● **Work instruction**: Reproduce the records below exactly, but only between the lines holding "734 436 19.55" and "175 161 123875", inclusive.

● **The input**:
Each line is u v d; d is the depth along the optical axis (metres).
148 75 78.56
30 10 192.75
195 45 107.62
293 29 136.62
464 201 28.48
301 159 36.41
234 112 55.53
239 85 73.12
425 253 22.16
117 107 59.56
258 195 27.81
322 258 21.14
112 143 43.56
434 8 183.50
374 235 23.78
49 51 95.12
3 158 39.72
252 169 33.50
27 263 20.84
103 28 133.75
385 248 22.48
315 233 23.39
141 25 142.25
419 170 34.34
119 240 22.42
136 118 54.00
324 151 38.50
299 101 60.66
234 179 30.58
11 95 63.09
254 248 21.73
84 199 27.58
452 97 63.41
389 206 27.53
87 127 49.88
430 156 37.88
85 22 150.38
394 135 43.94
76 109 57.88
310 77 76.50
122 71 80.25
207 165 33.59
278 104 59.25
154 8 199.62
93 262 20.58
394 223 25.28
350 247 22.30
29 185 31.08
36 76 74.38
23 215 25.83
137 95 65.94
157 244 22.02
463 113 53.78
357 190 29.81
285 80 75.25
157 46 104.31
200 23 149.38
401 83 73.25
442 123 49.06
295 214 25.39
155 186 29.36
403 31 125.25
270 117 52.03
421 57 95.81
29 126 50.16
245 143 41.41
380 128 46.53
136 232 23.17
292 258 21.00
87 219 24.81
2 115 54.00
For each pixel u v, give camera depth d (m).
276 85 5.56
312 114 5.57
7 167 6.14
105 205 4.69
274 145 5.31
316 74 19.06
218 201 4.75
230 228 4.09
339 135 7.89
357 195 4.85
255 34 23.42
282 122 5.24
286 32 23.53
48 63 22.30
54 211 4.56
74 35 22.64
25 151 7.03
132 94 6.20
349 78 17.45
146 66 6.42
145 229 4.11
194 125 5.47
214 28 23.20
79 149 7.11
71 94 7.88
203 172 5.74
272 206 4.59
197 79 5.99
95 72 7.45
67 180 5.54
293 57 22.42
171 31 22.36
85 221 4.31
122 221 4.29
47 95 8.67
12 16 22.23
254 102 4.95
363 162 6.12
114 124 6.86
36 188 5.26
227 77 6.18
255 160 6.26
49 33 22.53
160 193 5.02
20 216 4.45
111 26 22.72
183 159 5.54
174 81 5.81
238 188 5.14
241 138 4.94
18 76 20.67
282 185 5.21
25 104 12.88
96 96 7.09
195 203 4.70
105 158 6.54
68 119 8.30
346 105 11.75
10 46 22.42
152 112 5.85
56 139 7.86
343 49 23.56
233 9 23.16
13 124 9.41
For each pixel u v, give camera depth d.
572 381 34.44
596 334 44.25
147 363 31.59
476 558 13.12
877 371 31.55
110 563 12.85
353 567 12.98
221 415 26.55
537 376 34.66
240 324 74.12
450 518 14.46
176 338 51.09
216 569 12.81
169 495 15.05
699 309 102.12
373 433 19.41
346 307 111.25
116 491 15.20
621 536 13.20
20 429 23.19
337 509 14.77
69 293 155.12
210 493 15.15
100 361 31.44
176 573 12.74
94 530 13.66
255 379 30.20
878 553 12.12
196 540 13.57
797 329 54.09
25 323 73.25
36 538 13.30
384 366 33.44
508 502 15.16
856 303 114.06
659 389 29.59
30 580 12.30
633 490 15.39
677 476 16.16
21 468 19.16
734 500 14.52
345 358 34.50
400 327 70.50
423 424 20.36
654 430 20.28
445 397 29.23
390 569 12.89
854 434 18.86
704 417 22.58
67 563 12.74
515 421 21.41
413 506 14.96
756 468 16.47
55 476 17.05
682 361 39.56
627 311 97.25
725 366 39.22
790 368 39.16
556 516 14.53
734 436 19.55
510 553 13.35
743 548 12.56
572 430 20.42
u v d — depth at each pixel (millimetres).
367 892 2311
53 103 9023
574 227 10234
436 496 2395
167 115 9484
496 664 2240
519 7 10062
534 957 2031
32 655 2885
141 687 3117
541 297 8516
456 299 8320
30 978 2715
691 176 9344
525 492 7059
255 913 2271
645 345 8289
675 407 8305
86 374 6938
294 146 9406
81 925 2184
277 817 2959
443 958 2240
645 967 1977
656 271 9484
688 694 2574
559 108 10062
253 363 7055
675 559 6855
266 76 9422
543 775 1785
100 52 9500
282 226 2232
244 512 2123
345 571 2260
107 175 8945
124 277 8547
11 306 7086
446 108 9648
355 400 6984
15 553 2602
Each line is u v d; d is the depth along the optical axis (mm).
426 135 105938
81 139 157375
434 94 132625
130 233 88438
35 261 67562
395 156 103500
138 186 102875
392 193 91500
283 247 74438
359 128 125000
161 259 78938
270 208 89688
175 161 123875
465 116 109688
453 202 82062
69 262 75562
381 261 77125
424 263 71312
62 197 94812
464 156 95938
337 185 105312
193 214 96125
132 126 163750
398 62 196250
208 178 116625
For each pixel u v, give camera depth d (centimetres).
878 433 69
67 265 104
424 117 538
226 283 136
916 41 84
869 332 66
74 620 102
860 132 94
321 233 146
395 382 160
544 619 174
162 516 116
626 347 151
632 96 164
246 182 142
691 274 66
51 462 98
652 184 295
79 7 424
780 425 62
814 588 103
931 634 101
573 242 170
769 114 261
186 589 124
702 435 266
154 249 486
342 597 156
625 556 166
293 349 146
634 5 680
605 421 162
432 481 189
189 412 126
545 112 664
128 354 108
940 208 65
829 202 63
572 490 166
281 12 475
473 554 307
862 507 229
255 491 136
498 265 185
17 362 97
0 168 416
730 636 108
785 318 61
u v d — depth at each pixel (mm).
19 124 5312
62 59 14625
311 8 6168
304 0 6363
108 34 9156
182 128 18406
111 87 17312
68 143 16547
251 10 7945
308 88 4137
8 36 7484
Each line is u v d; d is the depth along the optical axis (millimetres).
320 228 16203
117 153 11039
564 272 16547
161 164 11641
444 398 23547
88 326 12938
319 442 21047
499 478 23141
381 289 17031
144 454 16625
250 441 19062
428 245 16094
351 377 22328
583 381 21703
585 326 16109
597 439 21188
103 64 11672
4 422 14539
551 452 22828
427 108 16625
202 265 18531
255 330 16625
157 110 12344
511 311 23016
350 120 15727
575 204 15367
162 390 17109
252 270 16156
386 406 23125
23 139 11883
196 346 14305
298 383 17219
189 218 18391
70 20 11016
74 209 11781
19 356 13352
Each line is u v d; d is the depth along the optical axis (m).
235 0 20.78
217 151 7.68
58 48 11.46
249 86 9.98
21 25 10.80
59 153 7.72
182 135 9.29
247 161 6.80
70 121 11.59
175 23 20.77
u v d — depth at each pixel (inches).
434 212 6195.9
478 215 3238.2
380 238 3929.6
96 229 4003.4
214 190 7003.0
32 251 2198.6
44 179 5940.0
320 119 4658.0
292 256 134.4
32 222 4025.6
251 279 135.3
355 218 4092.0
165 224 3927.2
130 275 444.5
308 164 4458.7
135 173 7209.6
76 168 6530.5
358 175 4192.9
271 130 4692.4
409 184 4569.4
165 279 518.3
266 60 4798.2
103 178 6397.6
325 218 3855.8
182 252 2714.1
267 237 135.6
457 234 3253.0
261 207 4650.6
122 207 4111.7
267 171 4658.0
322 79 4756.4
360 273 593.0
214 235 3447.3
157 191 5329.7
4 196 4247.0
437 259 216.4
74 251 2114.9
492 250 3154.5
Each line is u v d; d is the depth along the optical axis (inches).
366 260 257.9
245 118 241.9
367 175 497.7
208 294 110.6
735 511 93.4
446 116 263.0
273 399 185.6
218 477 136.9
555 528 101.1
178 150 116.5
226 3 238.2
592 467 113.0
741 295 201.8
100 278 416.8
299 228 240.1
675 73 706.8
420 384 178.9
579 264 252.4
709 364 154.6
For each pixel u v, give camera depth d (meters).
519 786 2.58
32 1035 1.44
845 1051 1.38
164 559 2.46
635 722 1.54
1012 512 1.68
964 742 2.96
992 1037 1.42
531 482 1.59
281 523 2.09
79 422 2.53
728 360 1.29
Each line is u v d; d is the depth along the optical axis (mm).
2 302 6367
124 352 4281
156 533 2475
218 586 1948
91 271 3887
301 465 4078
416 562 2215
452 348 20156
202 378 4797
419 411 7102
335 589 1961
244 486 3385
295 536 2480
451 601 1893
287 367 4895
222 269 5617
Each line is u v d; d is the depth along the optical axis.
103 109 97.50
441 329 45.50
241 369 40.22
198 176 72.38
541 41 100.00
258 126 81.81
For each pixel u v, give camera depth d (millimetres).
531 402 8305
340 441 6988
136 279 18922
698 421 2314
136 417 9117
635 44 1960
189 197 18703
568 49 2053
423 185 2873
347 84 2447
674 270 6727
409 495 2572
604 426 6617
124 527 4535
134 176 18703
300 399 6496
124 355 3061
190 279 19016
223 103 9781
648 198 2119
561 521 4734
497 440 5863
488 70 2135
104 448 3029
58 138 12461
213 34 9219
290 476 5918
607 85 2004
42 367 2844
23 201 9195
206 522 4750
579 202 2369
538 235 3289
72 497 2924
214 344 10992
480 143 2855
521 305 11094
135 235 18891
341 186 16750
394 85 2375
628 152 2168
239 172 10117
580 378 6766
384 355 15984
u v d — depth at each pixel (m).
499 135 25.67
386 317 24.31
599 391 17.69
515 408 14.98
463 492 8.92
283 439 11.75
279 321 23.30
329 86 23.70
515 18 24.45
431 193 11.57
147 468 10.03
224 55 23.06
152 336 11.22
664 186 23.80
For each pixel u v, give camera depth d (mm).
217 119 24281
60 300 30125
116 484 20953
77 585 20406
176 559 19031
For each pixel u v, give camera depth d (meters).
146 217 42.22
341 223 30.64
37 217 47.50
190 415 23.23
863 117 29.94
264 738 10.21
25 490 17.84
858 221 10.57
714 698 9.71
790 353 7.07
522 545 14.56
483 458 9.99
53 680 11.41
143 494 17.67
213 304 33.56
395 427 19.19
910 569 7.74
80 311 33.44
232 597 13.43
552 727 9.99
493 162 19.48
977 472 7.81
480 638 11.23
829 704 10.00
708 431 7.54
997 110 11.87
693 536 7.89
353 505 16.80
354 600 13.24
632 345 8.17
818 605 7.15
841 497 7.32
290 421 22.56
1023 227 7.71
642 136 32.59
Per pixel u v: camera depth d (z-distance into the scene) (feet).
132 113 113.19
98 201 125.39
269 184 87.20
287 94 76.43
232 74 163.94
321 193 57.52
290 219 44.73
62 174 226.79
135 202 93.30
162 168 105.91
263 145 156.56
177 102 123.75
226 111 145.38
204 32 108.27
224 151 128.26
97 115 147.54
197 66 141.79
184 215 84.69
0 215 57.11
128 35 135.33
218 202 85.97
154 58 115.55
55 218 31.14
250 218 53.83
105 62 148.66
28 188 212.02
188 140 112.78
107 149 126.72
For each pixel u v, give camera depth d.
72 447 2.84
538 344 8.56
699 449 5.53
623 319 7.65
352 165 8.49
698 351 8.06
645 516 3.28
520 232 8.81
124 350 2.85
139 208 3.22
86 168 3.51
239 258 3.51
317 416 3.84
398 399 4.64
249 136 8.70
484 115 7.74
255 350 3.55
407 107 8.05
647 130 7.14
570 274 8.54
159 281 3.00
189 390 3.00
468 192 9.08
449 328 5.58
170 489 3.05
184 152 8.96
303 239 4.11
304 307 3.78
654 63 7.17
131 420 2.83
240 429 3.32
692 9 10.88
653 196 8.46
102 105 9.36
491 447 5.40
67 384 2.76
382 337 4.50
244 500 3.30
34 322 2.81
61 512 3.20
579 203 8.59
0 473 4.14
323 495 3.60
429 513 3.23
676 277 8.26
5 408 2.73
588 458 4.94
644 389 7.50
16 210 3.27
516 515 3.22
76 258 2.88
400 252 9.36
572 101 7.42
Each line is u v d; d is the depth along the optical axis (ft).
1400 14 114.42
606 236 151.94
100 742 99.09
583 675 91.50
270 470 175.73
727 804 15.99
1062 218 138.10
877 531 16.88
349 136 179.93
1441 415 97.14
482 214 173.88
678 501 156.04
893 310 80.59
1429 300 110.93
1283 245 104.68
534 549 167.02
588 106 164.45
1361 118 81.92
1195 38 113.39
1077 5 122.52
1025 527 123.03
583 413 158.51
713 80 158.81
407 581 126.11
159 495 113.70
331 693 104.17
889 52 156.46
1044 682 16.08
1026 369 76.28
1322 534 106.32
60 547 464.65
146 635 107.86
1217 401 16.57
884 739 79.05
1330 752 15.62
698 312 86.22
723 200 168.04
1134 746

● **Problem solution**:
734 436 19.55
510 553 13.35
743 548 12.56
572 430 20.42
u v d — depth at each pixel (millimetres).
367 892 2311
53 103 9023
574 227 10234
436 496 2395
167 115 9484
496 664 2240
519 7 10062
534 957 2031
32 655 2885
141 687 3117
541 297 8516
456 299 8320
30 978 2715
691 176 9344
525 492 7059
255 913 2271
645 345 8289
675 407 8305
86 374 6938
294 146 9406
81 925 2184
277 817 2959
443 958 2240
645 967 1977
656 271 9484
688 694 2574
559 108 10062
253 363 7055
675 559 6855
266 76 9422
543 775 1785
100 52 9500
282 226 2232
244 512 2123
345 571 2260
107 175 8945
124 277 8547
11 306 7086
446 108 9648
355 400 6984
15 553 2602
Each line is u v d; d is the depth along the optical axis (mm).
426 135 105938
81 139 157375
434 94 132625
130 233 88438
35 261 67562
395 156 103500
138 186 102875
392 193 91500
283 247 74438
359 128 125000
161 259 78938
270 208 89688
175 161 123875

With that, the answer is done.